Otis is Lex Luthor's bumbling henchman from the films Superman (1978) and Superman II (1980), portrayed by Ned Beatty.

Films
Otis was a henchman working for Lex Luthor when he was plotting to steal two nuclear test missiles from the United States military to pull off the greatest criminal real estate scheme of owning hundreds of acres of land east of the San Andreas Fault by destroying much of California with an earthquake. Otis was put in the same penitentiary as Lex Luthor after Superman stopped the missiles and the earthquake.

In Superman II, he joined Luthor in his escape from prison when Eve Teschmacher arrived in a hot-air balloon to provide a getaway vehicle that would take him north to "Superman's secret", the Fortress of Solitude. Unfortunately, Otis was left behind in the penitentiary when he tried to climb up the balloon's ladder and caused it to be pulled toward the ground, forcing Luthor to dislodge the ladder from the balloon.

Otis in comics
Otis appears in Forever Evil #2 (December 2013). He appears as a LexCorp security guard. Otis is killed by Bizarro when Lex Luthor releases him from his stasis tube.

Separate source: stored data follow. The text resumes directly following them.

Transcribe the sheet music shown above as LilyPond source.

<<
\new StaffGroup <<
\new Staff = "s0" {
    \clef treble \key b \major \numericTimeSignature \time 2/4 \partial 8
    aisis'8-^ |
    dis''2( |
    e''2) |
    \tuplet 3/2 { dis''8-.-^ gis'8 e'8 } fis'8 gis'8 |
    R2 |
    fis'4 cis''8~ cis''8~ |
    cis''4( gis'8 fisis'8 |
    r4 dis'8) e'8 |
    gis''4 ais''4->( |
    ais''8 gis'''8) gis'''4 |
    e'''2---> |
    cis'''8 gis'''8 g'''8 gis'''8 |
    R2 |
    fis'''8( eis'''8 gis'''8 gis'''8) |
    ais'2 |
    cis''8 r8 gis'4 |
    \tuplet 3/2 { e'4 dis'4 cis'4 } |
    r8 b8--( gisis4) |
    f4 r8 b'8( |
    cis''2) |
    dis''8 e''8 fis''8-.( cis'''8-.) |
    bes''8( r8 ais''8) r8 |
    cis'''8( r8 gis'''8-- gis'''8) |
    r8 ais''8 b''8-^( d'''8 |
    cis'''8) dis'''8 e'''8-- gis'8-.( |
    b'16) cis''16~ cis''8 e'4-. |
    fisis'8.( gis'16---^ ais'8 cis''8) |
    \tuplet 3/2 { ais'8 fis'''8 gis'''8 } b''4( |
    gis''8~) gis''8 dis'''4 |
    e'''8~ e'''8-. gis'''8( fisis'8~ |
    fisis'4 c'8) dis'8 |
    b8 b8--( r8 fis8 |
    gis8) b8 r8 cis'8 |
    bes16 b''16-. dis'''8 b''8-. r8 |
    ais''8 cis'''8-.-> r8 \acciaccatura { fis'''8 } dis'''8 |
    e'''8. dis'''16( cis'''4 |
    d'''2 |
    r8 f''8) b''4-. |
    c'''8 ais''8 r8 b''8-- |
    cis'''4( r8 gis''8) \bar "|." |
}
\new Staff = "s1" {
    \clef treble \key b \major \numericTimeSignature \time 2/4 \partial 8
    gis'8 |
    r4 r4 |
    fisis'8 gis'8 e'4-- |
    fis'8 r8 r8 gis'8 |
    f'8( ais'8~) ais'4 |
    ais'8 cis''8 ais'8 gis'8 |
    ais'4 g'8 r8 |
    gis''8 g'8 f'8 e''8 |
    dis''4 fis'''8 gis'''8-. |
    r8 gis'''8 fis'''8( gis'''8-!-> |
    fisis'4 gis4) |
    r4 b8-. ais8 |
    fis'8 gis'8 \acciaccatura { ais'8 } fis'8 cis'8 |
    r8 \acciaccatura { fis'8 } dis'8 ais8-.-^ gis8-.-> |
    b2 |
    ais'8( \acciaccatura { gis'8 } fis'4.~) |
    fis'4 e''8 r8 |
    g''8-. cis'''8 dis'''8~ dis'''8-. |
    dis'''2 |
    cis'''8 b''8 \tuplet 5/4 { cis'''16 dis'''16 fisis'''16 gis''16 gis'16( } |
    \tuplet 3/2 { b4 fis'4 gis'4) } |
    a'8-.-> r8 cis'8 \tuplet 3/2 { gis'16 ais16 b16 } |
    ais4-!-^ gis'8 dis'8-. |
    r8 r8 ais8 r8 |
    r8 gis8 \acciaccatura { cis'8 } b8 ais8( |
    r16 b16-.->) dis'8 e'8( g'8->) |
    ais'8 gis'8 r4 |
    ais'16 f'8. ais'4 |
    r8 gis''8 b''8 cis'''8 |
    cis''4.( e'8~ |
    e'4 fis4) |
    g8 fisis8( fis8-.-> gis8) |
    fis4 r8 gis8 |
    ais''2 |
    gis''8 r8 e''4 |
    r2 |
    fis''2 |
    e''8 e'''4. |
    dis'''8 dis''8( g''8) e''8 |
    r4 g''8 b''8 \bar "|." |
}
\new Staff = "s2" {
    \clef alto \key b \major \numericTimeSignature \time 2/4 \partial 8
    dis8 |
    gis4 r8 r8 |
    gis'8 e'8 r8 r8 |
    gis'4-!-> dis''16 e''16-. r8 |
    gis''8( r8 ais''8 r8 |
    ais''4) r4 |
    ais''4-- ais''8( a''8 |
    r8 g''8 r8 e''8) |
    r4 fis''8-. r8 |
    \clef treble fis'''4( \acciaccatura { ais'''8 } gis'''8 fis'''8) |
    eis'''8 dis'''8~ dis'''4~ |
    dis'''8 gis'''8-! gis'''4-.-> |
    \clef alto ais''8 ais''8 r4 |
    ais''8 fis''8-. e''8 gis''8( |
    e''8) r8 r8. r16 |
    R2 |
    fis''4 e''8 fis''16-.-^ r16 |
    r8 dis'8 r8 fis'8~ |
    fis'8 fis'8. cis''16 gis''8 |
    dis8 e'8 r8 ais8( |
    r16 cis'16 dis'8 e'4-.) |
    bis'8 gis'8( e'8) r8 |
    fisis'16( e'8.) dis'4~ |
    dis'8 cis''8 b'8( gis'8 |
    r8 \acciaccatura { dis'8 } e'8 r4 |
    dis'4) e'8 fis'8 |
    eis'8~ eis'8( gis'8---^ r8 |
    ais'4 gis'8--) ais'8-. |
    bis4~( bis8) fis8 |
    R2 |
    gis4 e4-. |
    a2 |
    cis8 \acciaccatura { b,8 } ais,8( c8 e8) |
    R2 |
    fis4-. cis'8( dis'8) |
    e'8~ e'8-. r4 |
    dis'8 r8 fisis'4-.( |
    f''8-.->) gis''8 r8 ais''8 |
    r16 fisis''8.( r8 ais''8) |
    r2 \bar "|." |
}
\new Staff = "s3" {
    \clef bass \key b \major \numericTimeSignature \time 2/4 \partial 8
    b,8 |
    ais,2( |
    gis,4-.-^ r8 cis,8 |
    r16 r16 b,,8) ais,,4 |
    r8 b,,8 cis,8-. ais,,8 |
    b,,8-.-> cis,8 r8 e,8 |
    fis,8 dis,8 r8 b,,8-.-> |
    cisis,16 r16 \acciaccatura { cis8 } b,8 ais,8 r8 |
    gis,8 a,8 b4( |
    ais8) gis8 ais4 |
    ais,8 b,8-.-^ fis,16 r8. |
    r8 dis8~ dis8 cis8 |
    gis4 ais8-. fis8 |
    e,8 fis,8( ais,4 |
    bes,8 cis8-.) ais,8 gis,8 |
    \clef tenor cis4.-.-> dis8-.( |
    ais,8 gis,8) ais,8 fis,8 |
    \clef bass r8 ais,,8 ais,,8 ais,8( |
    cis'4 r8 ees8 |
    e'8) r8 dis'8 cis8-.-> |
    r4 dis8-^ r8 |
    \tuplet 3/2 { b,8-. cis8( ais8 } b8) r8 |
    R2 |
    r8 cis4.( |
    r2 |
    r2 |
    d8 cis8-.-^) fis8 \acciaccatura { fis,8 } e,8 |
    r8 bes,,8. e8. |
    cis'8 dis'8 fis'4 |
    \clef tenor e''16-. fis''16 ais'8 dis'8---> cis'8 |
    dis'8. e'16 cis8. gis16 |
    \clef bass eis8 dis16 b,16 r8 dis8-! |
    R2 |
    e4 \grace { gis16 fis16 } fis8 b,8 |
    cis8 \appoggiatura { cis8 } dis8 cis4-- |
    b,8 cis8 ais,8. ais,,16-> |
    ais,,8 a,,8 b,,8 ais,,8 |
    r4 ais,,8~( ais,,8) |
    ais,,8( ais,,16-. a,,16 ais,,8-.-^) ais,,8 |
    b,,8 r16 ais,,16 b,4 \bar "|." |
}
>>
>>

Alternate versions of Otis
Otis appears in Superman Family Adventures #05 and 07.

Television
 In The World's Greatest Super Friends episode "Lex Luthor Strikes Back", there is a character based on Otis named Orville Gump (voiced by William Callaway). Orville Gump was the bumbling sidekick of criminal mastermind Lex Luthor.
 Dr. Otis Ford appears in the Smallville season 4 episode "Scare", portrayed by Malcolm Stewart. Otis is a doctor employed by LuthorCorp to manage a defense contract project involving a gas that causes exposed people to hallucinate their worst nightmare.
 Otis appears in the Young Justice episode "Satisfaction", voiced by Kevin Michael Richardson and in the "Young Justice" tie-in comic book #21-22. Otis is the commander of Lex Luthor's security force.	
 Otis Graves appears in season 4 of Supergirl, portrayed by Robert Baker. This version is Mercy Graves' brother and a former Project Cadmus agent. Mercy and Otis are seemingly killed by the Hellgrammite, who surrendered to the DEO. Otis turns up alive, where he was the one who sniped Jimmy Olsen, as it was revealed that Lex made him into Metallo. When Supergirl and Lena Luthor found information in Lex Luthor's cell, Otis was told to go into a location and stand there as Otis explodes. Lex then has Otis put back together. Ben later visits Otis, where he unknowingly tells him of Lex Luthor's plot to look like he reformed. This causes Ben to kill Otis. In the episode "It's a Super Life", Mister Mxyzptlk shows Kara a possible reality where she revealed her identity to Lena from the start. This led to Otis and Agent Liberty abducting Lena Luthor and Thomas Coville to coerce Supergirl into revealing her identity. In season six following the "Crisis on Infinite Earths", Otis turns up alive and worked with Lillian Luthor to further her son's plot.
 Otis appears in Superman Returns: Prequel Comic #3 (August 2006).
 Otis Berg appears in the Smallville Season 11 tie-in comics. Otis Berg was Lex Luthor's personal assistant in LexCorp and is killed by the Monitor.